Lucieri Adriano, Dengel Andreas, Ahmed Sheraz
Smart Data and Knowledge Services (SDS), Deutsches Forschungszentrum für Künstliche Intelligenz (DFKI) GmbH, Kaiserslautern, Germany.
Computer Science Department, RPTU Kaiserslautern-Landau, Kaiserslautern, Germany.
Front Bioinform. 2023 Jul 5;3:1194993. doi: 10.3389/fbinf.2023.1194993. eCollection 2023.

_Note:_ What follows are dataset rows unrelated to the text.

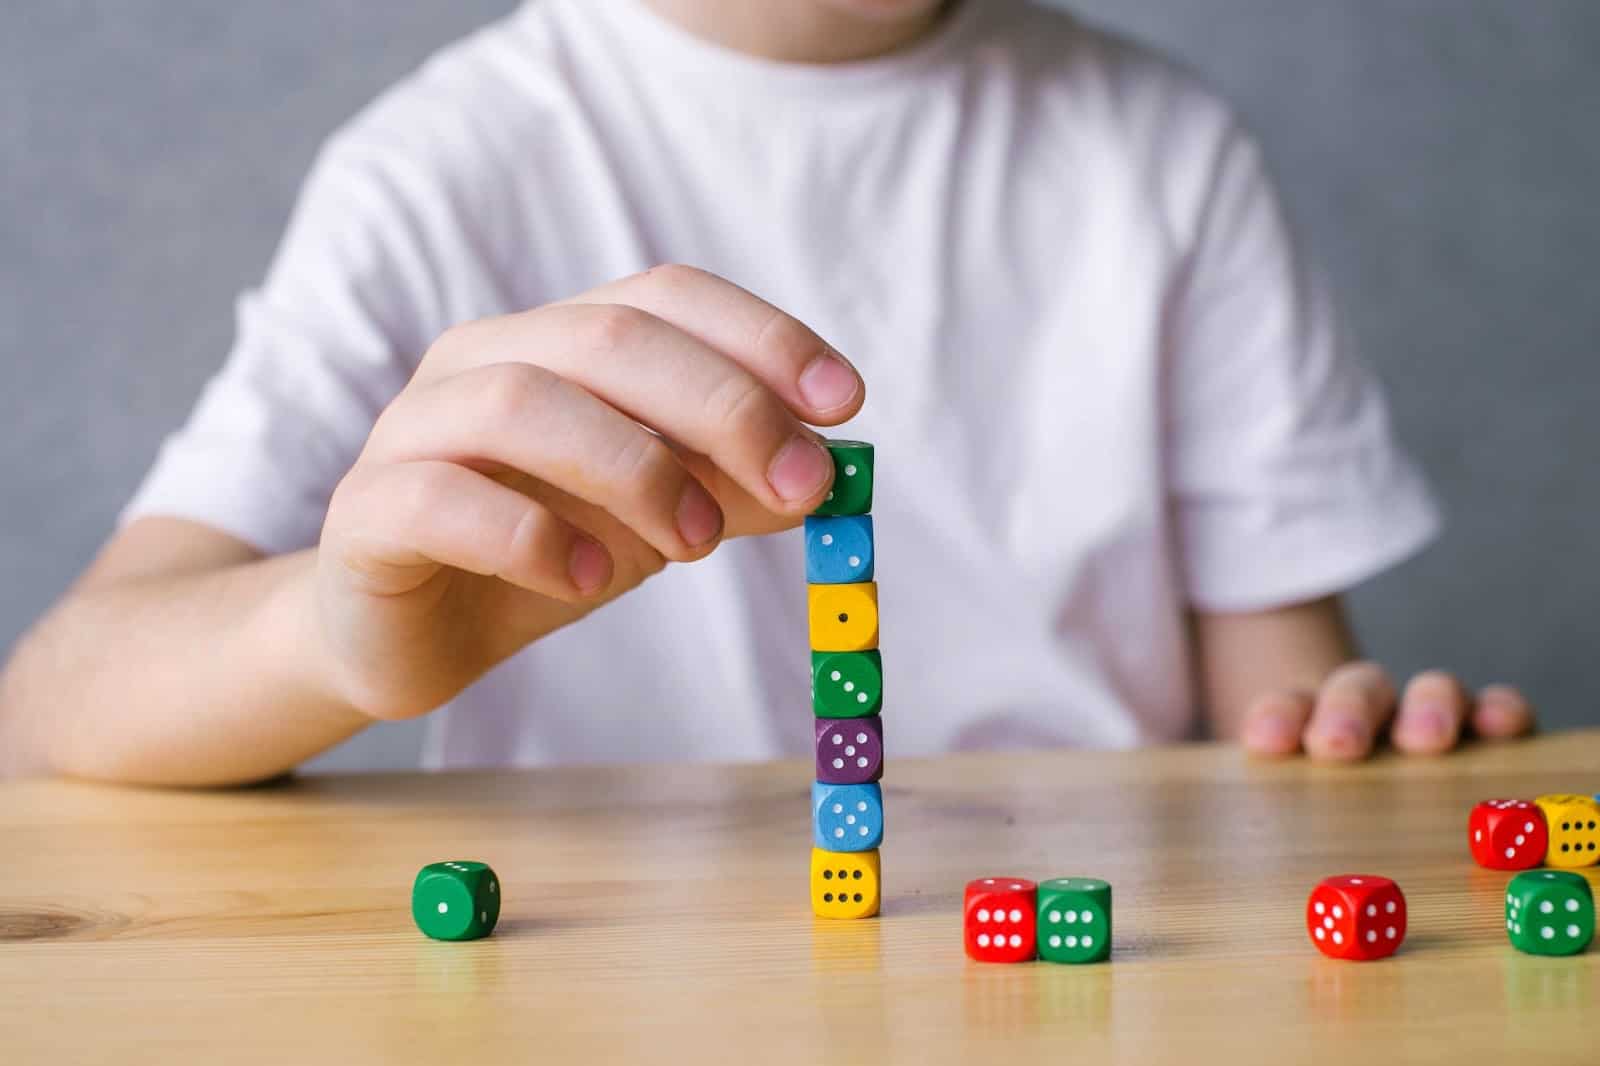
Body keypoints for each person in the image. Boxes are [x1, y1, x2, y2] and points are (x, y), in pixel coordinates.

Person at [0, 0, 1534, 786]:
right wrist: (333, 638)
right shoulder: (443, 170)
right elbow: (55, 702)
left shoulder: (1165, 151)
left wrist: (1338, 739)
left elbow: (1278, 707)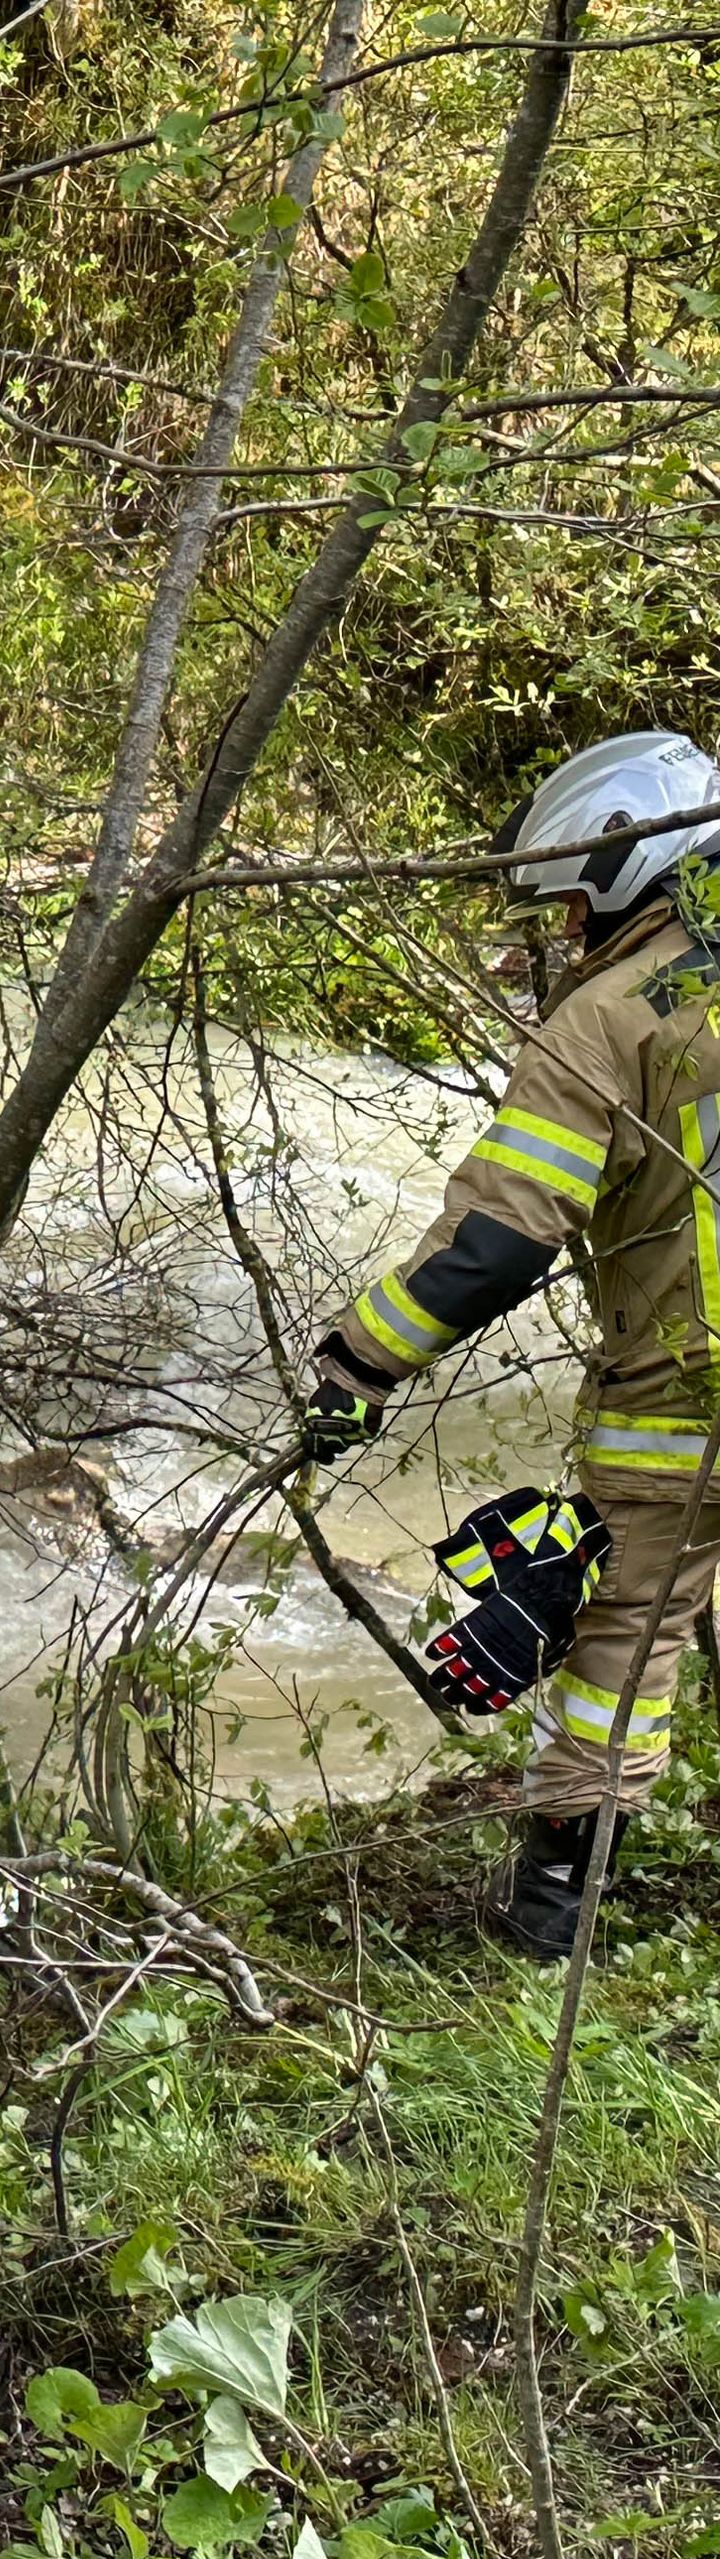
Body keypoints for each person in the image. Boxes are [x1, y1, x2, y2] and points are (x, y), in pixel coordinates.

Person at [299, 729, 720, 1956]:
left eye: (577, 909)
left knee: (620, 1645)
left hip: (682, 1397)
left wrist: (358, 1363)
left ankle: (553, 1922)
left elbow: (494, 1244)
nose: (571, 937)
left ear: (630, 880)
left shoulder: (603, 1021)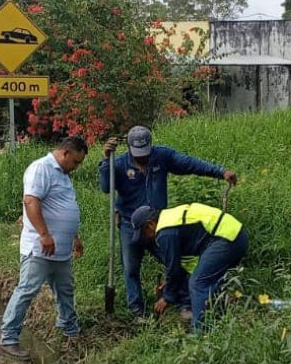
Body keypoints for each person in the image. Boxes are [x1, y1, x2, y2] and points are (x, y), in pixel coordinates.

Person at [98, 126, 237, 317]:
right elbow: (106, 187)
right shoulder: (120, 163)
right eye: (137, 154)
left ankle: (184, 302)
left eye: (145, 153)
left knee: (174, 263)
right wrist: (107, 161)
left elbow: (190, 164)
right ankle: (137, 311)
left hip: (158, 224)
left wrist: (220, 172)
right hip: (131, 224)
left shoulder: (161, 156)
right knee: (131, 268)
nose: (142, 158)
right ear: (129, 148)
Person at [0, 137, 90, 360]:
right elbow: (31, 202)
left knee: (65, 289)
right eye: (76, 162)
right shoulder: (41, 168)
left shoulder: (63, 175)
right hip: (40, 248)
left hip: (60, 249)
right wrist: (44, 234)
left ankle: (69, 330)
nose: (76, 167)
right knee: (27, 290)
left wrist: (73, 237)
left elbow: (63, 207)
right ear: (66, 153)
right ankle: (9, 338)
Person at [129, 202, 249, 331]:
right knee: (207, 280)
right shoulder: (169, 218)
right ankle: (219, 323)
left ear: (150, 224)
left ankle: (200, 334)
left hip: (226, 238)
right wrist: (170, 284)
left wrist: (167, 297)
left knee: (198, 283)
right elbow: (187, 265)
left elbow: (173, 268)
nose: (146, 238)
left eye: (144, 233)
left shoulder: (165, 233)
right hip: (233, 235)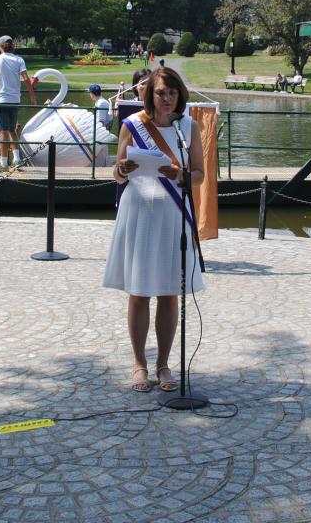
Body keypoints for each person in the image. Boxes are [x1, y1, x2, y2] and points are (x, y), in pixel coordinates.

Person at [103, 67, 205, 393]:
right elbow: (118, 175)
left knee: (169, 291)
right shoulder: (132, 125)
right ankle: (139, 364)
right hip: (140, 211)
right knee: (139, 291)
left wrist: (179, 174)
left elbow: (200, 175)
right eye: (161, 93)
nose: (167, 98)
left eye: (172, 93)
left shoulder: (188, 127)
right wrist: (121, 168)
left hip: (173, 212)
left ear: (180, 95)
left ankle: (163, 363)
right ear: (150, 94)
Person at [0, 35, 36, 168]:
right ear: (12, 46)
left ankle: (3, 163)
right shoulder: (19, 59)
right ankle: (17, 159)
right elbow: (26, 78)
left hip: (1, 100)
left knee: (3, 131)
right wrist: (32, 96)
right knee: (12, 130)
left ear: (0, 46)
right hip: (15, 100)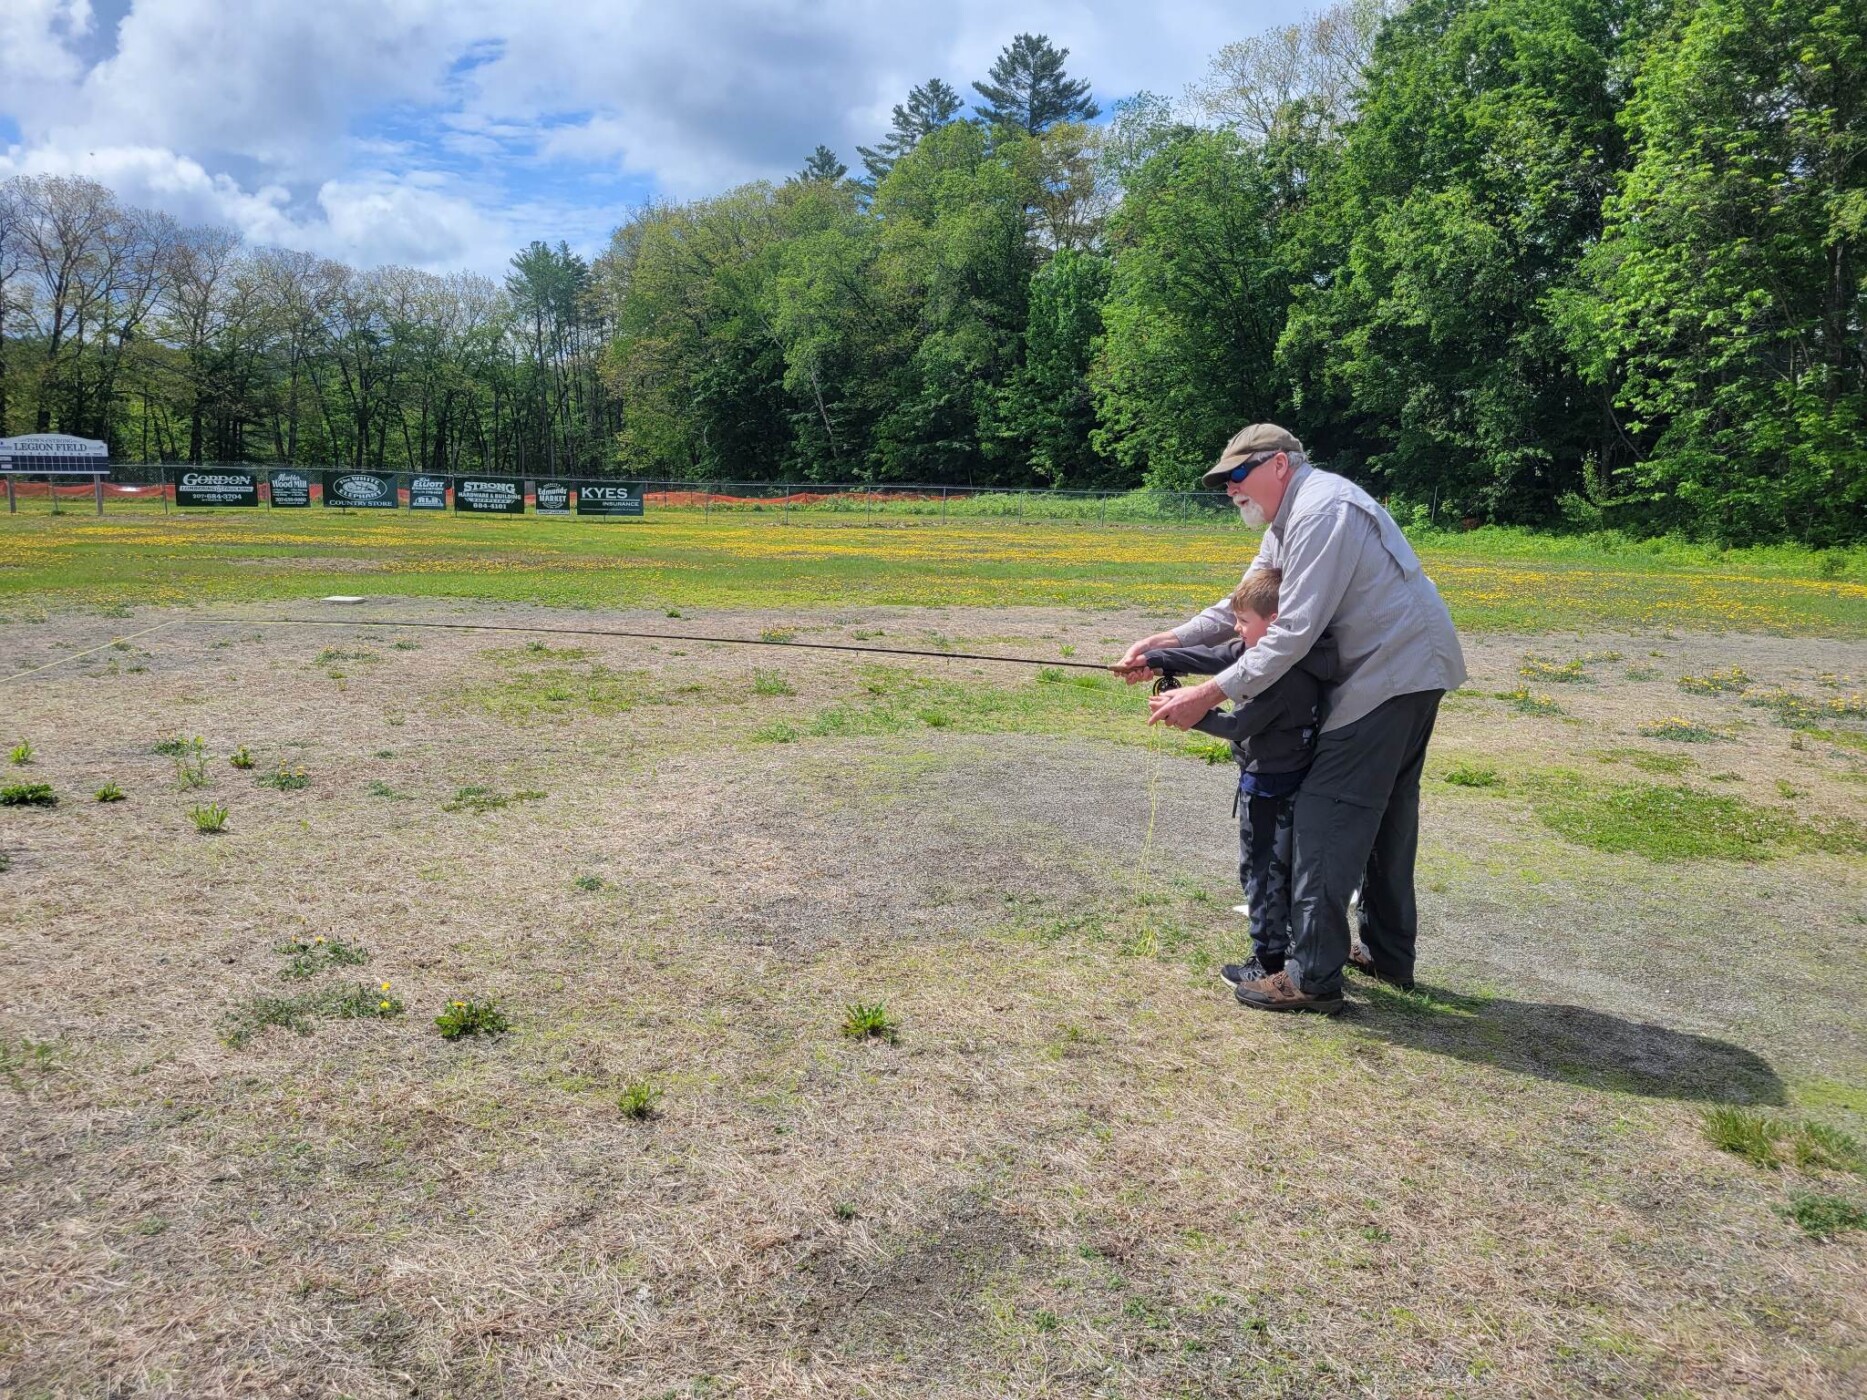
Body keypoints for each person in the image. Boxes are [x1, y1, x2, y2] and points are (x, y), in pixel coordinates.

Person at [1114, 424, 1466, 1014]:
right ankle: (1387, 954)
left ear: (1280, 464)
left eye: (1237, 475)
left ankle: (1312, 977)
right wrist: (1169, 640)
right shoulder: (1292, 517)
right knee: (1383, 822)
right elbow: (1242, 607)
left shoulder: (1322, 510)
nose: (1229, 489)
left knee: (1322, 820)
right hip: (1409, 672)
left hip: (1385, 679)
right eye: (1224, 481)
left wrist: (1208, 694)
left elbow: (1291, 632)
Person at [1138, 566, 1338, 988]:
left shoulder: (1282, 678)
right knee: (1277, 872)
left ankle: (1266, 960)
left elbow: (1235, 726)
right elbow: (1221, 657)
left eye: (1244, 621)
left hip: (1269, 788)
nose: (1236, 627)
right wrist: (1156, 658)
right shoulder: (1281, 654)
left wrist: (1190, 713)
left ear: (1276, 624)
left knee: (1262, 872)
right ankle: (1288, 950)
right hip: (1279, 781)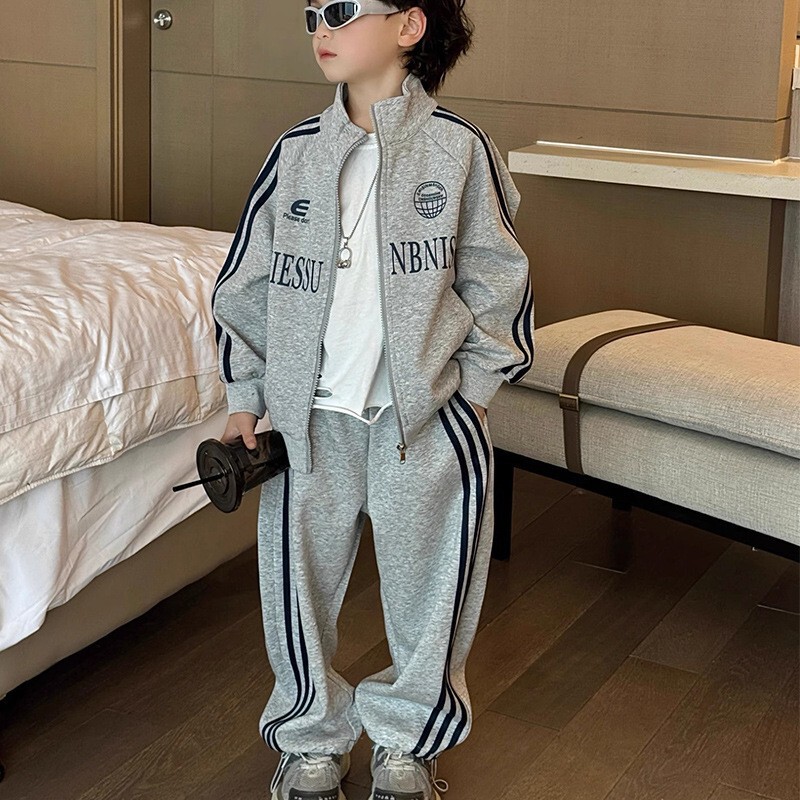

Artificial Intelligence (AI) has achieved remarkable success in image generation, image analysis, and language modeling, making data-driven techniques increasingly relevant in practical real-world applications, promising enhanced creativity and efficiency for human users. However, the deployment of AI in high-stakes domains such as infrastructure and healthcare still raises concerns regarding algorithm accountability and safety. The emerging field of explainable AI (XAI) has made significant strides in developing interfaces that enable humans to comprehend the decisions made by data-driven models. Among these approaches, concept-based explainability stands out due to its ability to align explanations with high-level concepts familiar to users. Nonetheless, early research in adversarial machine learning has unveiled that exposing model explanations can render victim models more susceptible to attacks. This is the first study to investigate and compare the impact of concept-based explanations on the privacy of Deep Learning based AI models in the context of biomedical image analysis. An extensive privacy benchmark is conducted on three different state-of-the-art model architectures (ResNet50, NFNet, ConvNeXt) trained on two biomedical (ISIC and EyePACS) and one synthetic dataset (SCDB). The success of membership inference attacks while exposing varying degrees of attribution-based and concept-based explanations is systematically compared. The findings indicate that, in theory, concept-based explanations can potentially increase the vulnerability of a private AI system by up to 16% compared to attributions in the baseline setting. However, it is demonstrated that, in more realistic attack scenarios, the threat posed by explanations is negligible in practice. Furthermore, actionable recommendations are provided to ensure the safe deployment of concept-based XAI systems. In addition, the impact of differential privacy (DP) on the quality of concept-based explanations is explored, revealing that while negatively influencing the explanation ability, DP can have an adverse effect on the models' privacy.
人工智能(AI)在图像生成、图像分析和语言建模方面取得了显著成功,使得数据驱动技术在实际的现实世界应用中越来越重要,有望为人类用户提高创造力和效率。然而,在基础设施和医疗保健等高风险领域部署人工智能仍引发了对算法问责制和安全性的担忧。可解释人工智能(XAI)这一新兴领域在开发使人类能够理解数据驱动模型所做决策的接口方面取得了重大进展。在这些方法中,基于概念的可解释性因其能够将解释与用户熟悉的高级概念相结合而脱颖而出。尽管如此,对抗机器学习的早期研究表明,暴露模型解释会使受害模型更容易受到攻击。这是第一项在生物医学图像分析背景下研究和比较基于概念的解释对深度学习人工智能模型隐私影响的研究。我们在三个不同的、最先进的模型架构(ResNet50、NFNet、ConvNeXt)上进行了广泛的隐私基准测试,这些模型架构是在两个生物医学(ISIC和EyePACS)和一个合成数据集(SCDB)上训练的。系统地比较了在暴露不同程度的基于归因和基于概念的解释时成员推理攻击的成功率。研究结果表明,从理论上讲,与基线设置中的归因相比,基于概念的解释可能会使私有人工智能系统的脆弱性增加高达16%。然而,事实证明,在更现实的攻击场景中,解释所带来的威胁在实践中可以忽略不计。此外,还提供了可行的建议,以确保基于概念的XAI系统的安全部署。此外,还探讨了差分隐私(DP)对基于概念的解释质量的影响,结果表明,虽然DP会对解释能力产生负面影响,但它也会对模型的隐私产生不利影响。